[Opening DOCUMENT PASSAGE section]

Time has been, is, and will be our enemy here as we struggle to win these pubic workers union fights. Why? Our sense of leftist legitimacy, our class struggle sense has so atrophied over the past several decades that people, political people, trade union political people and even leftist political people have lost their capacity to struggle to win. Still, the objective situation in Wisconsin, hell, in Boston and Columbus, requires that we continue to fight around a class struggle axis. And central to that fight- Fight for a one day general strike in support of the Wisconsin public workers unions!
*********
Monday, March 14, 2011
Rally to Support WGBH Workers In Boston- Tuesday, March 15, 2011, 4:00 pm

Rally to Support WGBH Workers In Boston- Tuesday, March 15, 2011, 4:00 pm

Rally to Support WGBH Workers
Submitted by ujpadmin1 on Fri, 03/11/2011 - 8:26am.
When: Tuesday, March 15, 2011, 4:00 pm
Where: 10 Guest St • Brighton
Start: 2011 Mar 15 - 4:00pm


From Wisconsin to Boston, show your support for workers' rights!

Please join us to show support for WGBH’s AEEF/CWA Local 1300 in their current struggle.

Workers at WGBH, our local public television station, are fighting for the basic right to have a union in their workplace. Workers are members of AEEF/CWA Local 1300, and have been organized for nearly 40 years.

In the past, WGBH has bargained in good faith with their workers. Management and the union have been in negotiations since August, and management has recently decided to end collective bargaining. The union now faces the implementation of an unfair contract, and needs your support today!

Keep the union-busting in Wisconsin out of Massachusetts.

Sponsored by AEEF/CWA Local 1300, Greater Boston Labor Council, Massachusetts Jobs with Justice.

************
Tuesday, March 15, 2011
From The Wisconsin War-Zone- The Lines Are Further Drawn- The Fight For A General Strike Of All Labor In Wisconsin Is Directly Posed-And Solidarity Actions By Those Outside The State- Wisconsin State AFL-CIO Get To It

Markin comment:

Over the past few week as the events concerning the fate of collective bargaining rights, the core of any union’s reason for existence, of Wisconsin’s public workers unions have unfolded I had joined the voices of those who have argued that passage of the ant-iunion legislation by the Republican Senate majority should trigger the call for a one day general strike of all Wisconsin as the start of a push back. Well that day has arrived and every pro-labor militant from Madison to Cairo (Illinois or Egypt, it matters not) should be joining their voices in that call, and agitating in their unions and other organization to carry it out. The lines could not be more clearly drawn, the survival of the Wisconsin public workers unions are at stake, the survival of all public workers unions are now at stake, and the survival of unionism in the United States as well. This is only the start of the right-wing onslaught. Let Wisconsin’s labor response make it the end. Fight for a one day general strike now!

[Closing DOCUMENT PASSAGE section]

__WHAT THIS EXERCISE ASKS__:
• a. In the WGBH rally notice, why does the union say it needs support now? Answer in one to three sentences.
• b. List every sponsor named in the notice for the rally supporting WGBH workers.
• c. Carry the Markin comment on the Wisconsin public workers unions forward from its final sentence.
The listing that follows can be left aside.

[Opening DATA FOR ANALYSIS section]

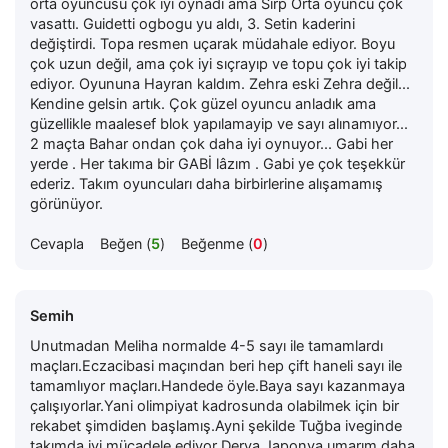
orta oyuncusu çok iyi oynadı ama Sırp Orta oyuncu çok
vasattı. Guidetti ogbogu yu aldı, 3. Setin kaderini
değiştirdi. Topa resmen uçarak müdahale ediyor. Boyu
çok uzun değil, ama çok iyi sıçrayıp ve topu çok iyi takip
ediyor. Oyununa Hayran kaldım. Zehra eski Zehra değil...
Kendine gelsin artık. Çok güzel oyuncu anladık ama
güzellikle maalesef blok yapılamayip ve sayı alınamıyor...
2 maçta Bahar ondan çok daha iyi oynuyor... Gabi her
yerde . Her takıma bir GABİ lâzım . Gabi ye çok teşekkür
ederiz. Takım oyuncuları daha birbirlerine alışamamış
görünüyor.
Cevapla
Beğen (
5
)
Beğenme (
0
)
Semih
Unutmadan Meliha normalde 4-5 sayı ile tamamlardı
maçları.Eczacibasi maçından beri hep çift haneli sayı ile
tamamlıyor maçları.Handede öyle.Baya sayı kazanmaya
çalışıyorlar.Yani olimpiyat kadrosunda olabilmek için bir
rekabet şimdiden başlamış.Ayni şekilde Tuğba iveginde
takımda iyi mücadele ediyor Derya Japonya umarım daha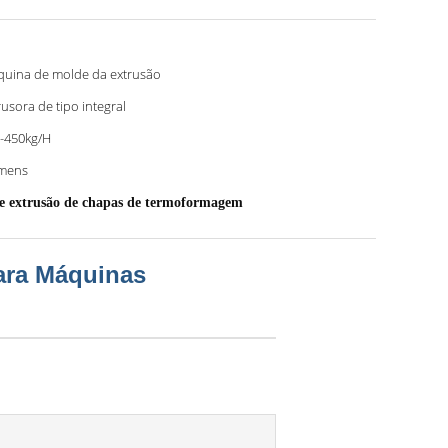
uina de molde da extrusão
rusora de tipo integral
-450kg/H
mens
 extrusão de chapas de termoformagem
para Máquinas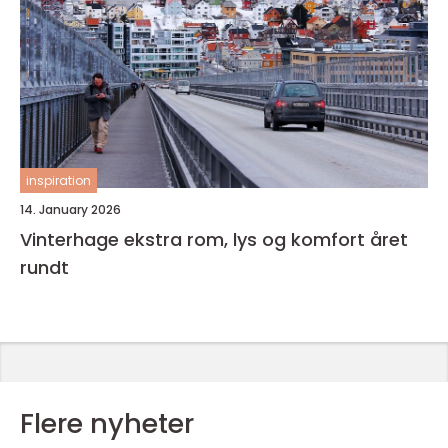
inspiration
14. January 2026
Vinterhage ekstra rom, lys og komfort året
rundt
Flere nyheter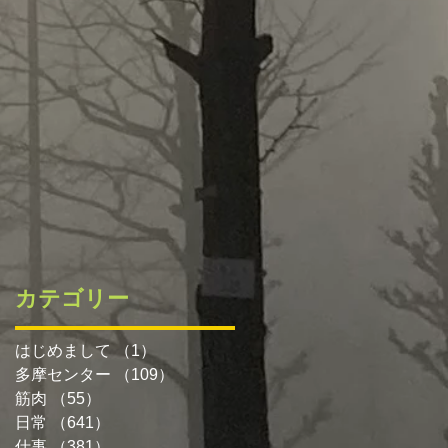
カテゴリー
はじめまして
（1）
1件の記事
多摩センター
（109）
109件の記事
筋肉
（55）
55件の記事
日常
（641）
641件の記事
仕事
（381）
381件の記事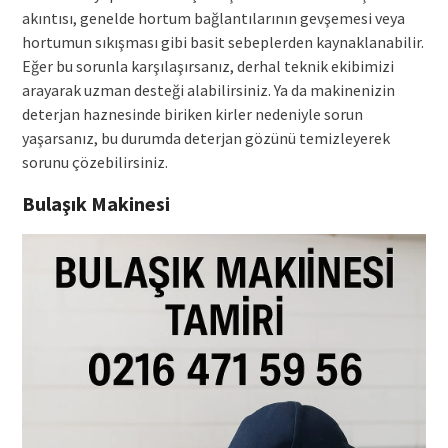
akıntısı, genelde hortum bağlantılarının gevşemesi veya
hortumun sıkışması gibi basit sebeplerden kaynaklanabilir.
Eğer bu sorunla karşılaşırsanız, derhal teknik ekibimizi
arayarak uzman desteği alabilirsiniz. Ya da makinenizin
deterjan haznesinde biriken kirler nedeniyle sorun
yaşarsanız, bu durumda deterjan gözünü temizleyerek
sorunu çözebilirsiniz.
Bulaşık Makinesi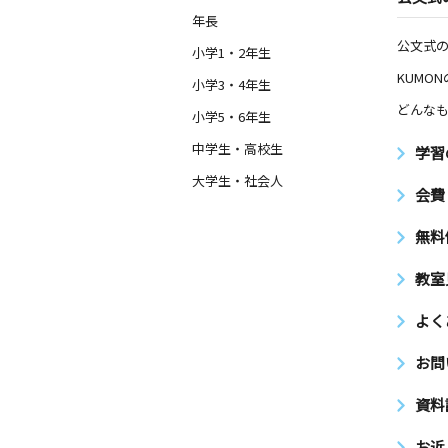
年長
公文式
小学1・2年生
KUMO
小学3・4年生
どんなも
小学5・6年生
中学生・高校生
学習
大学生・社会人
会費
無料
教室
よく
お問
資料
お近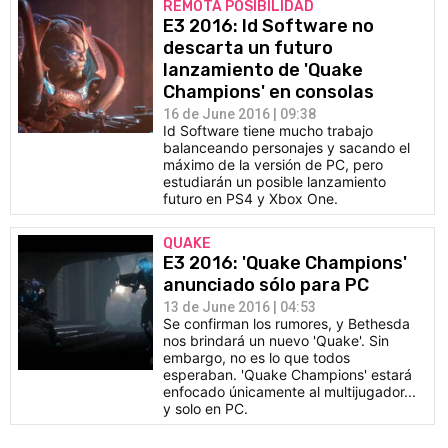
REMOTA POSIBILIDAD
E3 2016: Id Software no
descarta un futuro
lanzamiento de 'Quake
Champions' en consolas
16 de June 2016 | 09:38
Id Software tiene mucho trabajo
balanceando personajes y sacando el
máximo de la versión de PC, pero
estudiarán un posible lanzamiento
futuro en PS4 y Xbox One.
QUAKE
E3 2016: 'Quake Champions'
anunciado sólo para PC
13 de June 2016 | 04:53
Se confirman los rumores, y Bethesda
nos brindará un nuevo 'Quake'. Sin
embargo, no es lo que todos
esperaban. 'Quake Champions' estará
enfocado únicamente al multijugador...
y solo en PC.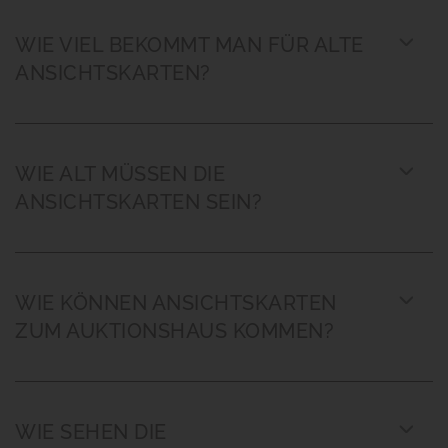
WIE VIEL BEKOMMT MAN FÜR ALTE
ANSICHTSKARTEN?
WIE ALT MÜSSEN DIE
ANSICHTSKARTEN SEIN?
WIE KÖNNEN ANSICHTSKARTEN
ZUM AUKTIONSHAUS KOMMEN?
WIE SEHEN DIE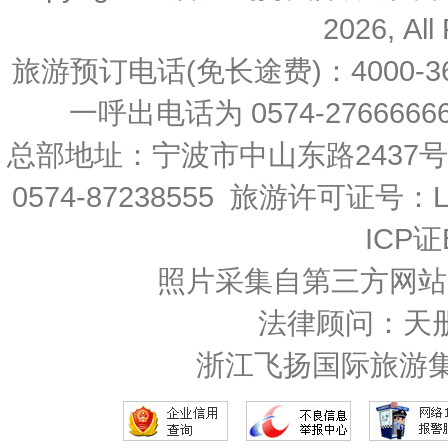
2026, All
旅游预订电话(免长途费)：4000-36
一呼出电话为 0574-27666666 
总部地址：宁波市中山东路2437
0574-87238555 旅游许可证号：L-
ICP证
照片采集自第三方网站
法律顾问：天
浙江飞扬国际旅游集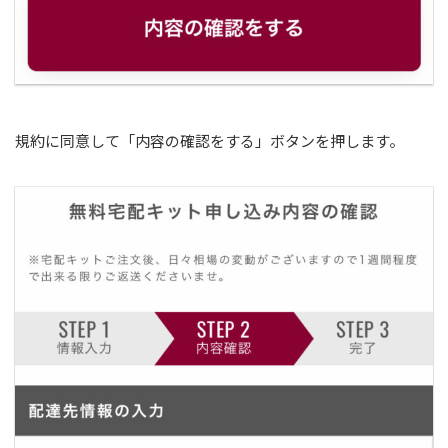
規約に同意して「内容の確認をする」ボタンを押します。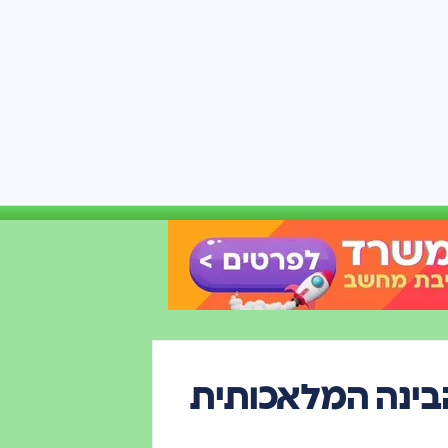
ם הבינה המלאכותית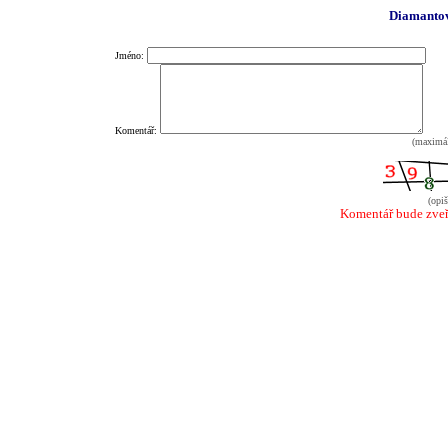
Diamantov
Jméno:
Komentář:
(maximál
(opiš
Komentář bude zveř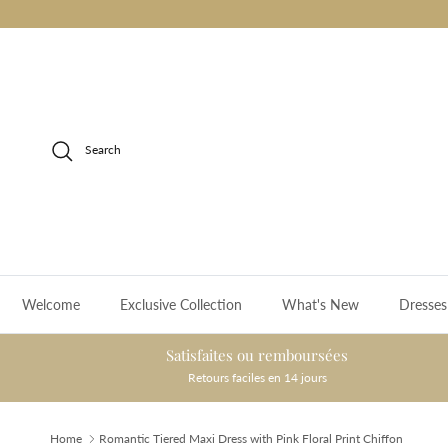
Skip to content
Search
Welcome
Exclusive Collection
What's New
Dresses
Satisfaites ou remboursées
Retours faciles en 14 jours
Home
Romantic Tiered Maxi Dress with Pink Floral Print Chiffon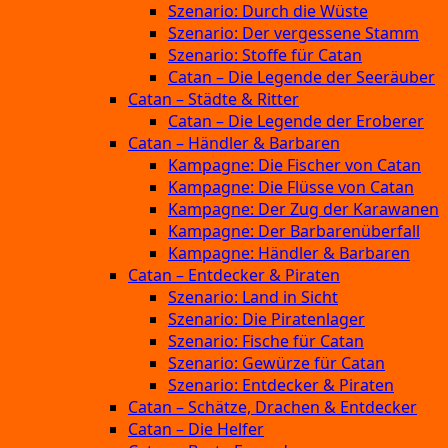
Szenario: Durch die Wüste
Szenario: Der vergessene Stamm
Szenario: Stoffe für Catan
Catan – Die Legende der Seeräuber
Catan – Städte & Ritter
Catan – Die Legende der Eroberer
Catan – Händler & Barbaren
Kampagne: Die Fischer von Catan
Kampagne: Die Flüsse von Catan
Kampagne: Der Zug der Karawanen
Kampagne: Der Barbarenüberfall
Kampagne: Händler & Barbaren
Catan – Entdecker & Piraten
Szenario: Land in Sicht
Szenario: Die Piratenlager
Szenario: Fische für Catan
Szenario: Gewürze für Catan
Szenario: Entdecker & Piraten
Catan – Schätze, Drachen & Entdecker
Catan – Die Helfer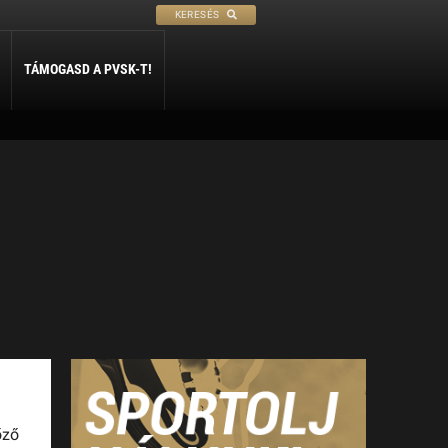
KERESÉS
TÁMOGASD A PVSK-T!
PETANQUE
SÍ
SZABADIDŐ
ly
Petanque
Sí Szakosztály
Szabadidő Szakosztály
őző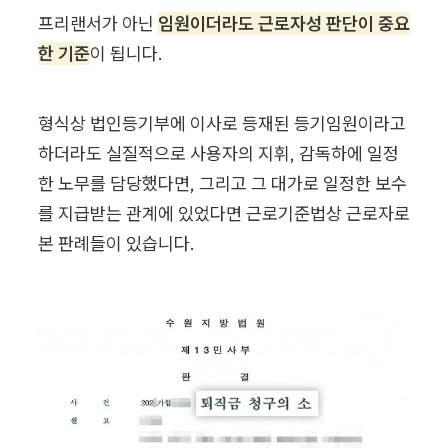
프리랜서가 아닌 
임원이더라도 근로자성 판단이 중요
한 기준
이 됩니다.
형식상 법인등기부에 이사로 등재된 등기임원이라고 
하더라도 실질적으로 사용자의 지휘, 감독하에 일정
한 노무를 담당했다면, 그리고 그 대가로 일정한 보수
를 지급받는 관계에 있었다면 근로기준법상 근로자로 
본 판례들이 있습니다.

[Closing DATA FOR ANALYSIS section]

__RESPONSES TO THE EXERCISE__:
• a. Management and the union have been negotiating since August, and management recently decided to end collective bargaining. The union now faces the implementation of an unfair contract.

• b. AEEF/CWA Local 1300, Greater Boston Labor Council, Massachusetts Jobs with Justice

• c.
******
Friday, March 04, 2011

On The Question Of General Strikes In Defense Of The Wisconsin Public Workers Unions- Don't Mourn, Organize- A Short Note

Click on the headline to link to a James P.Cannon Internet Archive online article about the lessons of the Minneapolis Teamsters strikes of 1934 mentioned in the post below.

Markin comment:

Recently, in the wake of the front-line struggle of the Wisconsin public workers unions (now heightened by the latest news that the Ohio Senate has also voted to curb collective bargaining rights in that state), I, along with others, have been agitating for a one day general strike by organized labor, unorganized, but desperately in need of being organized, workers, and other allies, in support of those efforts. I have also placed the propaganda of others, individuals and organizations, who are advocating this same general position in this space, and will continue to do so as I see it come up as I scan the leftist universe. Before I go on, just to make things clear on this issue, I would draw the reader’s attention to the distinction between propagandizing, the general task for communist organizers in this period pushing issues on behalf our communist future, and agitation which requires/requests some immediate action. The events in the public sector labor movement over the past several weeks, as they have rapidly unfolded, call for immediate action whether we can cause any motion on the issue or not.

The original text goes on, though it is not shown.